Contrasting with such a landmark of mainstream scientific enquiry was a collection of books from the Fred Gettings Library. Gettings was an author, who penned numerous books on the occult and across a vast range of arcane topics. Twenty lots from his private collection were on offer in the sale, with subjects including magic, prophecy, Hermetics, the writings of Nostradamus and the occult, which sold for a total hammer price of £7,180. Most notably, a group lot of books which included Sir Ernest Bennett’s Apparitions and Haunted Houses, A Survey of Evidence sold for £2,200, and a group of Tarot Cards and related literature sold for £1,200.  

Further notable lots included a copy of Christopher Saxton’s Map of Yorkshire of 1577, the earliest printed map of the county (sold for £2,100), two books relating to Blue Coat School in Kendal (sold for £420), twenty-four proof copies of John Martin's illustrations for Paradise Lost (sold for £1,300), and an outstanding collection of 19th century photographs relating to Windsor and Eton College, and Trinity College, Cambridge, as well as several European locations (sold for £700).

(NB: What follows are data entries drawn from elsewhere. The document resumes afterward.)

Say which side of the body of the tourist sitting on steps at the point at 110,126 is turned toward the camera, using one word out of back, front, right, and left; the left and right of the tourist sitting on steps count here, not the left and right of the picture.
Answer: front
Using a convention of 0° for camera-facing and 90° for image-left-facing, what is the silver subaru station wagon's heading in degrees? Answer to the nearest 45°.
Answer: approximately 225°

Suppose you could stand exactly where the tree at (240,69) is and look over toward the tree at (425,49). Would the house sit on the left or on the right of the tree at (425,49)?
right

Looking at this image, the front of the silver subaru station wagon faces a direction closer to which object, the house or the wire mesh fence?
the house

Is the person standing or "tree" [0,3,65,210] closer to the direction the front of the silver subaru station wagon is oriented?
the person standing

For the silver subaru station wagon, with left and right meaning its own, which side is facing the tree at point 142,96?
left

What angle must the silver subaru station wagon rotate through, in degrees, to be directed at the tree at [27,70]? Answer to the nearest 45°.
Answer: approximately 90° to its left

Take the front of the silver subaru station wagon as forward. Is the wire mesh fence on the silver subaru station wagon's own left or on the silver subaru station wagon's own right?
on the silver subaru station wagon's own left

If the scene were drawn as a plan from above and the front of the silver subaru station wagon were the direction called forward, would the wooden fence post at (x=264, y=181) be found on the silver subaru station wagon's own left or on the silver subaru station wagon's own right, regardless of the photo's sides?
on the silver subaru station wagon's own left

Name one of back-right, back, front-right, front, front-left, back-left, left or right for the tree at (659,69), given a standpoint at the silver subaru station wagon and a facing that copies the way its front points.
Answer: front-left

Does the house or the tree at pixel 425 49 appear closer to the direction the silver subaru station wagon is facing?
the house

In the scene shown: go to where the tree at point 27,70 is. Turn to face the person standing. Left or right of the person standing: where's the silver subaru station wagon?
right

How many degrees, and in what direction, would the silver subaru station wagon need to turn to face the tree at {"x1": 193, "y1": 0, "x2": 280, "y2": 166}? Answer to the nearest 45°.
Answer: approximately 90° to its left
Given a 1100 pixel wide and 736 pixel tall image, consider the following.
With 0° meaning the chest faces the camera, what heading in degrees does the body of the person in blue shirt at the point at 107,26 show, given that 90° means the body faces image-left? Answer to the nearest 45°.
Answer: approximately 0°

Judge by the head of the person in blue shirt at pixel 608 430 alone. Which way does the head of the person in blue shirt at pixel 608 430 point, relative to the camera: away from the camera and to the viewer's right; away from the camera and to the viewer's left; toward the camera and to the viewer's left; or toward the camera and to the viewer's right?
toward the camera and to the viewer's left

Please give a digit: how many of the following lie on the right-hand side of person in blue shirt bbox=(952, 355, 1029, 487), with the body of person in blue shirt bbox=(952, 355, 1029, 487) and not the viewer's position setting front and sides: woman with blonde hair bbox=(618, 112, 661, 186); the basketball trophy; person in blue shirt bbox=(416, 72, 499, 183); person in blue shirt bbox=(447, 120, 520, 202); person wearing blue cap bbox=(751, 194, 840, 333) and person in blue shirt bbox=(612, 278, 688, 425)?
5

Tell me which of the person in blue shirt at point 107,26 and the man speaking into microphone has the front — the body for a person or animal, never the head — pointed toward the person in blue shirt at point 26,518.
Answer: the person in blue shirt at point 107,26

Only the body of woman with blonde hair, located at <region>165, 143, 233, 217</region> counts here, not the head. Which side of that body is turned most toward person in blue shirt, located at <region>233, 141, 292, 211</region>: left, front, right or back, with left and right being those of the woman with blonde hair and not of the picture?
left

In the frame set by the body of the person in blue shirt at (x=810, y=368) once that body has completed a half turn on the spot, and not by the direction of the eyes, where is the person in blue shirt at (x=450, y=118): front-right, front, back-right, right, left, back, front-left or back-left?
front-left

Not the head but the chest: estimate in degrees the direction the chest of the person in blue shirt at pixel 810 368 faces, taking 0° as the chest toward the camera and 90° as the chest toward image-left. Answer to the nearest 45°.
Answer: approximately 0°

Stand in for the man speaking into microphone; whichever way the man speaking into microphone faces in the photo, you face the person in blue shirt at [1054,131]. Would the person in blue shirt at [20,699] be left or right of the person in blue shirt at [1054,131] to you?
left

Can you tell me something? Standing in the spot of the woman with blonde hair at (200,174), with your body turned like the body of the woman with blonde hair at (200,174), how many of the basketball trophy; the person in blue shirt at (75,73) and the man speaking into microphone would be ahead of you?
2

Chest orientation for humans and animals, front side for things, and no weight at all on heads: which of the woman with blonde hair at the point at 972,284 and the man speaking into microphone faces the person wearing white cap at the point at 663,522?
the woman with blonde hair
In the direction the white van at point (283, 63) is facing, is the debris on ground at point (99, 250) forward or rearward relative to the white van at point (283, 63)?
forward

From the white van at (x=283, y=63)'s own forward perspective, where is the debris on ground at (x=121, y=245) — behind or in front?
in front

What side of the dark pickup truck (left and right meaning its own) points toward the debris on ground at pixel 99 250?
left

Achieving prices well above estimate, too, were a Description of The Barossa Range and its Neighbourhood, in South Australia by ‘Agricola’ and illustrated by George French Angas (sold for £3,500), and a copy of Angas’ The Kafir’s Illustrated, which depicted numerous tribes in Southern Africa (sold for £2,800).

The sale achieved a total hammer price of £62,060, with a 94% sold rate for the 116 lots.